Namun, prestasi Indonesia di Asian Games 2018 dapat dijadikan batu pijakan untuk menyusun cetak biru olahraga nasional sesuai dengan arahan Presiden.
”Setelah Asian Games ini, saya percaya Menpora mempunyai amunisi yang cukup untuk menjalankan perintah Presiden. Suka atau tidak suka, tetap harus dijalankan,” ujar Gatot.
Ia mengatakan, saat menjabat sebagai Deputi IV Bidang Peningkatan Prestasi Kemenpora, dirinya terlibat dalam penyusunan rancangan besar olahraga nasional. ”Tetapi, grand design itu belum selesai. Sekarang saatnya untuk kembali dibahas,” ucapnya.

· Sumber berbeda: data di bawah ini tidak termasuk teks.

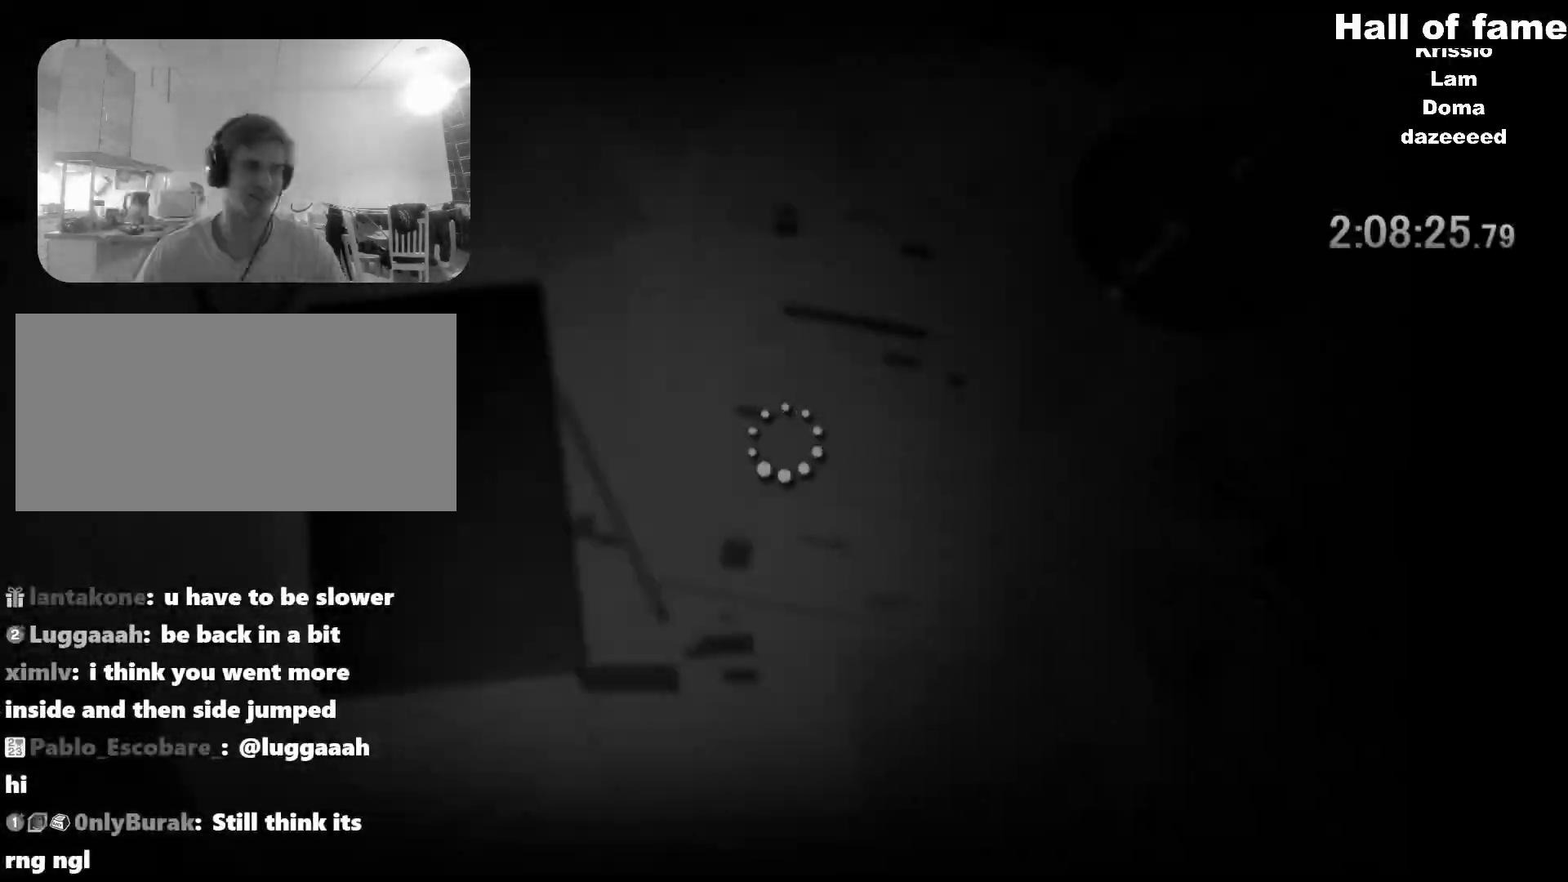
{"keys": ["s", "shift"], "mouse": [], "events": [[100, "shift", "down"], [100, "w", "down"], [166, "a", "down"], [216, "a", "up"], [216, "shift", "up"], [216, "w", "up"], [383, "shift", "down"], [383, "w", "down"], [450, "a", "down"], [483, "s", "down"], [483, "w", "up"], [500, "a", "up"]]}
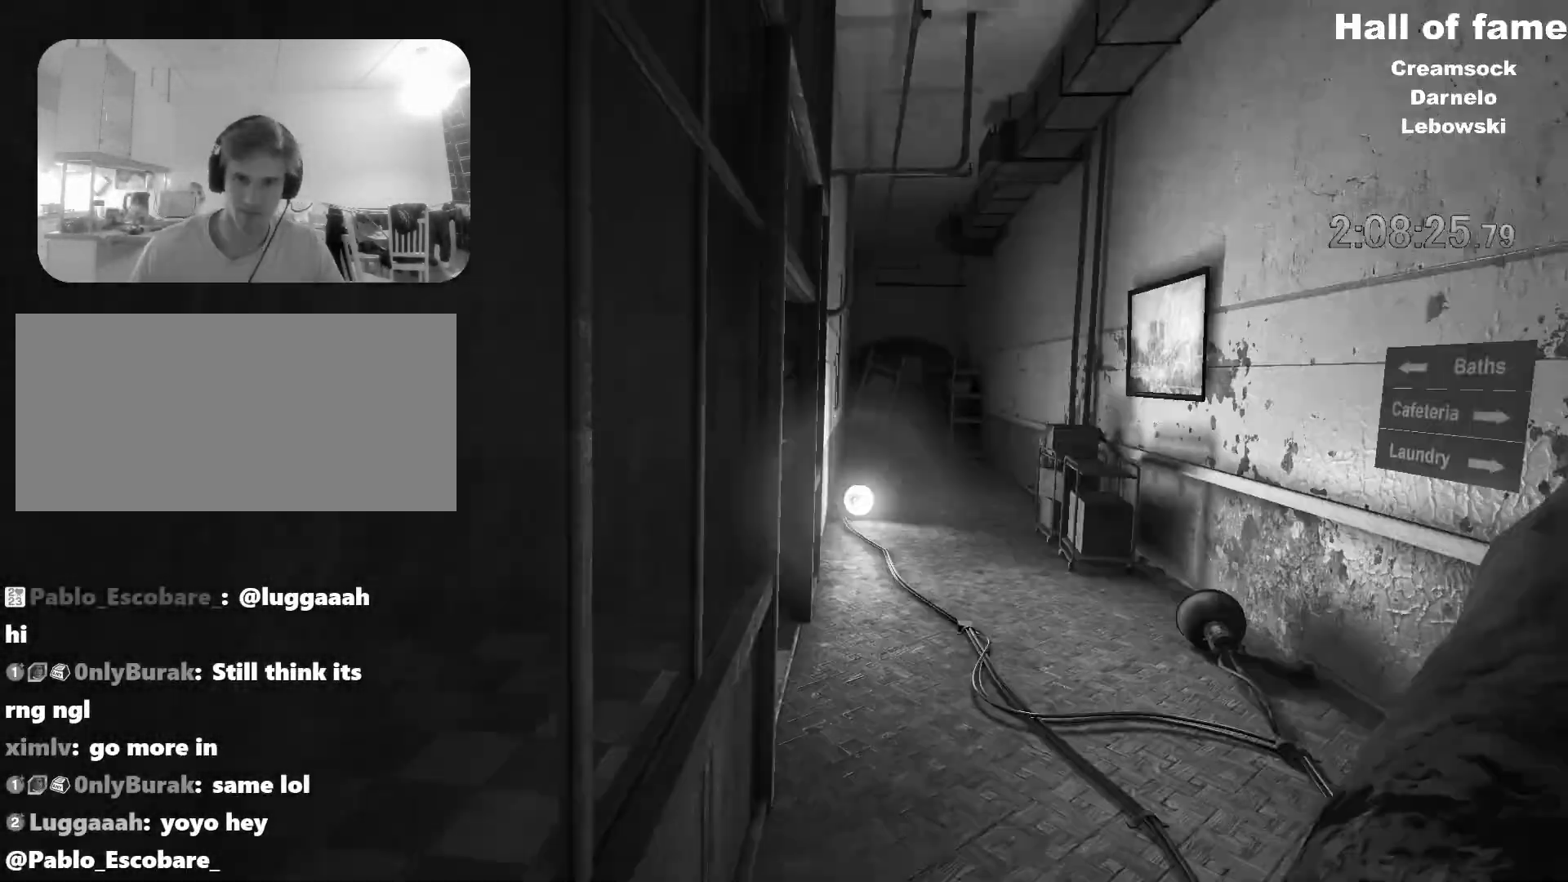
{"keys": [], "mouse": [], "events": [[17, "s", "up"], [17, "shift", "up"], [334, "shift", "down"], [334, "w", "down"], [400, "space", "down"], [434, "shift", "up"], [434, "space", "up"], [434, "w", "up"]]}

Setelah Asian Games, lanjut Gatot, Kemenpora mewujudkan perintah Presiden untuk fokus pada cabang prioritas dengan memfokuskan pengalokasian anggaran untuk persiapan Olimpiade Tokyo 2020. Sementara SEA Games 2019 diputuskan akan diikuti oleh atlet-atlet pelapis.
Konsistensi pemerintah
Lifter nasional peraih medali emas kelas 62 kg Asian Games 2018, Eko Yuli Irawan, mengatakan, rancangan besar terkait prestasi tim angkat besi Indonesia sebenarnya sudah ada. Namun, yang menjadi kendala adalah konsistensi dukungan pemerintah terhadap atlet elite dan regenerasi atlet.
Eko menyatakan, pemerintah punya pekerjaan rumah untuk menyiapkan atlet pelapis kedua dan ketiga. ”Pemerintah meminta agar regenerasi berjalan.
Tetapi, apakah pemerintah mau memasukkan atlet remaja dan yunior di pelatnas sebagai pelapis atlet-atlet senior? Setelah membina atlet remaja dan yunior selama tiga tahun, baru kita lihat prestasinya,” ujar Eko, yang baru saja meraih gelar juara dunia kelas 61 kg itu.
Menurut Eko, negara lain, seperti Thailand, mempunyai atlet-atlet yunior yang sangat banyak dengan kualitas baik sebagai pelapis para senior. Namun, di Indonesia, prestasi atlet-atlet senior belum konsisten. Perhatian pemerintah untuk atlet di daerah juga masih minim. Padahal, atlet-atlet daerah itu bisa direkrut untuk jadi pelapis atlet senior di pelatnas.
Ketua Panitia Penyelenggara Asian Games Indonesia (Inasgoc) Erick Thohir mengapresiasi peluncuran buku Turbulensi Sport di Indonesia. Menurut Erick, buku itu bisa dijadikan acuan mengelola prestasi olahraga di Indonesia.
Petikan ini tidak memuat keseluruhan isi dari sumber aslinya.